I just got a new camera and one of the special affect features is 'cartoonizing' photos. I like it.  Here's an example.


----------



## liz (Oct 5, 2007)

That is so neat! 
Doesn't look as though Mitsy minds the special effects at all! :greengrin:


----------



## DebMc (Dec 11, 2009)

Here's another...they don't look quite as nice reduced as they do full size.


----------



## toth boer goats (Jul 20, 2008)

that is neat.... :thumb: :greengrin:


----------



## HoosierShadow (Apr 20, 2010)

Those are really cute!

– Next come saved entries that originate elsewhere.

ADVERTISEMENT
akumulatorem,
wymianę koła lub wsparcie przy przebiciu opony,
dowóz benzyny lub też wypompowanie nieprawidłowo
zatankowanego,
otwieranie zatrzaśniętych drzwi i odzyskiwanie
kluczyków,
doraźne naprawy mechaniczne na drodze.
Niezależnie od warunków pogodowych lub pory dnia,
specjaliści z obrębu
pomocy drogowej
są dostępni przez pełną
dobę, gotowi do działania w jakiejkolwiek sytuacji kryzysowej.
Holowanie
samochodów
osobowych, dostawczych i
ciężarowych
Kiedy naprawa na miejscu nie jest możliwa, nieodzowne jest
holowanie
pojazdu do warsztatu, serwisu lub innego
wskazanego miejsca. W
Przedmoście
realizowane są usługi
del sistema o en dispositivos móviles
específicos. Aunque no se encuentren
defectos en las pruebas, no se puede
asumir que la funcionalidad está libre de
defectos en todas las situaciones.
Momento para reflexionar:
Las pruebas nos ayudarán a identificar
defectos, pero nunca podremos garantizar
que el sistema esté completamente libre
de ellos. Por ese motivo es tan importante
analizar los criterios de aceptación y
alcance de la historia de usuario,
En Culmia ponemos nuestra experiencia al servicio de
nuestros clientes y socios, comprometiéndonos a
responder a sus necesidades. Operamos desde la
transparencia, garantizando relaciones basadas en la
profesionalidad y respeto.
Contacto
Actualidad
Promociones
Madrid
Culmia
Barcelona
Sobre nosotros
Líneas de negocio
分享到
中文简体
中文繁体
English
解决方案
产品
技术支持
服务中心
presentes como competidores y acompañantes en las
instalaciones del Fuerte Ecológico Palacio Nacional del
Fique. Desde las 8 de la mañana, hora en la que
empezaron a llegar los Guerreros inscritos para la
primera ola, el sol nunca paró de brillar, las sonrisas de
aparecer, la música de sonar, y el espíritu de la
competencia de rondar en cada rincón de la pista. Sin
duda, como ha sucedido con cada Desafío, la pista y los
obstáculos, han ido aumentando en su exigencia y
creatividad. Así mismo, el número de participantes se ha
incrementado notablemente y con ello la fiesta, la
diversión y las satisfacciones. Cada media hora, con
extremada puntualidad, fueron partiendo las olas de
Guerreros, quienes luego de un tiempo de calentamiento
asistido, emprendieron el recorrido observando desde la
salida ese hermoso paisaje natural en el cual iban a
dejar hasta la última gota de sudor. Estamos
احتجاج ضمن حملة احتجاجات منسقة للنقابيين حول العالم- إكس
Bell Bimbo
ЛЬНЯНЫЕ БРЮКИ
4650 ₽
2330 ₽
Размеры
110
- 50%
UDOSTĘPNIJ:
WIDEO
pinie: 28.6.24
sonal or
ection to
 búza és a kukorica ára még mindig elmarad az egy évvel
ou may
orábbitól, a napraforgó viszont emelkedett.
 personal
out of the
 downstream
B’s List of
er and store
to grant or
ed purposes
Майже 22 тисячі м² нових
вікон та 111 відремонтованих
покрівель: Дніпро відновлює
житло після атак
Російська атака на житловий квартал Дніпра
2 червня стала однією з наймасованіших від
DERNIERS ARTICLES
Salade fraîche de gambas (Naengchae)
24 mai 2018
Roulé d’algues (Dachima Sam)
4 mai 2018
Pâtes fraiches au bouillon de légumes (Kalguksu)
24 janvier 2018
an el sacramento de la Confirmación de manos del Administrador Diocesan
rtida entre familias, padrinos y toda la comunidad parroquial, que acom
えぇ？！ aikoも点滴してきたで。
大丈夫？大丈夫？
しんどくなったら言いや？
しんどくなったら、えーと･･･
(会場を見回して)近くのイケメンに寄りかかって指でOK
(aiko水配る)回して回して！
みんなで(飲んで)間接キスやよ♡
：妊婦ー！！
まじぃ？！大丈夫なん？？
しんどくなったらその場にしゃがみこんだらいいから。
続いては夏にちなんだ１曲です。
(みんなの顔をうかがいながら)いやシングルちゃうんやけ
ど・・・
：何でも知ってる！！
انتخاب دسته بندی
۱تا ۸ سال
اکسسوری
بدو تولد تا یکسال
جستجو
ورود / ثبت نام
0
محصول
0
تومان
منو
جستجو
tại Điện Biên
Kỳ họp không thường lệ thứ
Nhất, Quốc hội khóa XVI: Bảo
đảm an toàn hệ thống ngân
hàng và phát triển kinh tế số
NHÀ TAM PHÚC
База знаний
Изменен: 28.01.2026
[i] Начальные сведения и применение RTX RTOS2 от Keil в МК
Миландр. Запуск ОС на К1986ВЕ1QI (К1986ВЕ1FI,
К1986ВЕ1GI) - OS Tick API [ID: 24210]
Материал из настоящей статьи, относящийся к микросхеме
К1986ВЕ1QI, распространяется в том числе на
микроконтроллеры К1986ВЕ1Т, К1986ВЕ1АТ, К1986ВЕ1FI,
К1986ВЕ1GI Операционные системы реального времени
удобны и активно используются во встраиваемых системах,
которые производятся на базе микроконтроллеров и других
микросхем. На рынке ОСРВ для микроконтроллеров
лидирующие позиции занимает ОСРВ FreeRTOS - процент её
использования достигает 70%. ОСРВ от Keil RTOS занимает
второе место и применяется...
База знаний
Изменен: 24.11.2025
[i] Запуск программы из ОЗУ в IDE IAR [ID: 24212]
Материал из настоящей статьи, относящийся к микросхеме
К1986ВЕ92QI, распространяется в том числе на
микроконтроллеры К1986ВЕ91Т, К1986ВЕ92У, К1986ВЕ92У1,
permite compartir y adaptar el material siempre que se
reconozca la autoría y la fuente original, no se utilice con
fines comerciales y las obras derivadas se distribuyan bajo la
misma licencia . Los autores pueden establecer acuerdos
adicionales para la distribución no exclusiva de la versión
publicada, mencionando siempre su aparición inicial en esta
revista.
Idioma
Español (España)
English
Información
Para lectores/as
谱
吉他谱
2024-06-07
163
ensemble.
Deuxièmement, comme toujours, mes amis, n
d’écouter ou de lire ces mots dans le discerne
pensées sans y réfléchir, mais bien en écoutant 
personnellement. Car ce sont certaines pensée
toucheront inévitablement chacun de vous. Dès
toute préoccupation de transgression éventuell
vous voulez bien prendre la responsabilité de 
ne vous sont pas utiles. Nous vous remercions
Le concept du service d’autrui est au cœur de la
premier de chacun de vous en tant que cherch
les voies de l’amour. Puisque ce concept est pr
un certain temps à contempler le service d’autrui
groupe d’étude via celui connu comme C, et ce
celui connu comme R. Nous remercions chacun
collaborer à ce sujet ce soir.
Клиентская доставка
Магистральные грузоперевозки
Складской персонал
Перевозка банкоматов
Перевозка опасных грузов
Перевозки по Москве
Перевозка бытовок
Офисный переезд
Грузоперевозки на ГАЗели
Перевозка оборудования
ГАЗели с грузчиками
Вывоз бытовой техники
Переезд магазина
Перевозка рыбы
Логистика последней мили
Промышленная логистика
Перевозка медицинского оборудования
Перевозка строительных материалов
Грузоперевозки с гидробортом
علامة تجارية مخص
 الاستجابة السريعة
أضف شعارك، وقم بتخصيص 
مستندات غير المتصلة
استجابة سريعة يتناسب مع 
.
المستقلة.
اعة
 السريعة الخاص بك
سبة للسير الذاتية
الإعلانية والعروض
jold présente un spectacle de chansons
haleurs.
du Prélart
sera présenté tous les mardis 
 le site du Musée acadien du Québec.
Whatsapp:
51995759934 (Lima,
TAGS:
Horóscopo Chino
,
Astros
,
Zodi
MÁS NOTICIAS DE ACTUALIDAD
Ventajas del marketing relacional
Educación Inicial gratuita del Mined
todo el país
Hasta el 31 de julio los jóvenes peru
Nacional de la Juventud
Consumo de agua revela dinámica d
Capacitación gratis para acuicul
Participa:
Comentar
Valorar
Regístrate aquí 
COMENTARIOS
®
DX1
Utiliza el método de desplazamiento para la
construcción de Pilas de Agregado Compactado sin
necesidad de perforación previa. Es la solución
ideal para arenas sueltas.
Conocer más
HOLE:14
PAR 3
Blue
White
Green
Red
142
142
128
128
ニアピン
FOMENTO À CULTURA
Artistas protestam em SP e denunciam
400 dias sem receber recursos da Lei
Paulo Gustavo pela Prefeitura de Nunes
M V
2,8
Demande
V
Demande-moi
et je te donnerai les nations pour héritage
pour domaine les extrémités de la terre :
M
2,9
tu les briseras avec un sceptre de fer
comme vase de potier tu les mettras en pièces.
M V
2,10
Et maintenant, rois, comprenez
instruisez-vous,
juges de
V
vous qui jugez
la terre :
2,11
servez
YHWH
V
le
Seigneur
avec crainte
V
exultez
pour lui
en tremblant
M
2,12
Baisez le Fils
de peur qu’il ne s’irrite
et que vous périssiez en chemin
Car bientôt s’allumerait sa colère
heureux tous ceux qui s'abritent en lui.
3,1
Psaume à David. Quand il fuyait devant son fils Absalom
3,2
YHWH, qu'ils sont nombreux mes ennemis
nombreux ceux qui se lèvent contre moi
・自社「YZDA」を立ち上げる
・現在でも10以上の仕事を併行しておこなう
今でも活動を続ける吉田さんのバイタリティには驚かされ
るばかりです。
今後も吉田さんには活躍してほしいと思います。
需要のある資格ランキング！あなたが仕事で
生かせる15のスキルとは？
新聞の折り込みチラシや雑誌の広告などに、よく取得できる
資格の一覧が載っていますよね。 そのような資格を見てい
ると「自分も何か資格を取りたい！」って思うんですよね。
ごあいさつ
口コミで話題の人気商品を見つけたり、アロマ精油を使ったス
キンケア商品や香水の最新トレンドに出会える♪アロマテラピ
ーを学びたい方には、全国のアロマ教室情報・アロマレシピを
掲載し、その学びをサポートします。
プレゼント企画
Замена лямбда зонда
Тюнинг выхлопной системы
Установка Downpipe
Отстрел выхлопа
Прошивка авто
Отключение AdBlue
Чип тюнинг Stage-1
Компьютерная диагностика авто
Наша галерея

I have an action on my photoshop program that turns a pic into a cartoon, but haven't played with it. 
What kind of camera did you get? New cameras are so much fun!


----------



## myfainters (Oct 30, 2009)

LOL... tooooooooo cute! Give the girls big hugs for me!!!!  They sure are getting beautiful!


----------



## DebMc (Dec 11, 2009)

Jess - Beautiful *and* smart! Mitsy learned a new way to yank my chain. If she hears me outside, she breaks her Lil Tyke's Princess bed, dislocates the frame from the head and footboards, then jumps up on the tallest spool and screams like she's being skinned alive until I come to her rescue. As soon as I leave, after comforting the poor baby, loading her up w/peanuts and kisses and fixing her bed, she's at it again  :ROFL: I hear all this clatter (no doubt her butting/bucking apart the bed) followed by her high-pitched hysterical screaming. :slapfloor: What a lil' ham! And, yes, I do realize that by responding, I am only reinforcing the behavior. She's just so darn cute and so full of it, I can't resist not playing along. 

Hoosier Shadow - It's a Kodak. Nothing fancy.

Deb Mc


----------



## myfainters (Oct 30, 2009)

:ROFL: :slapfloor: PRICELESS!!!!!!!


----------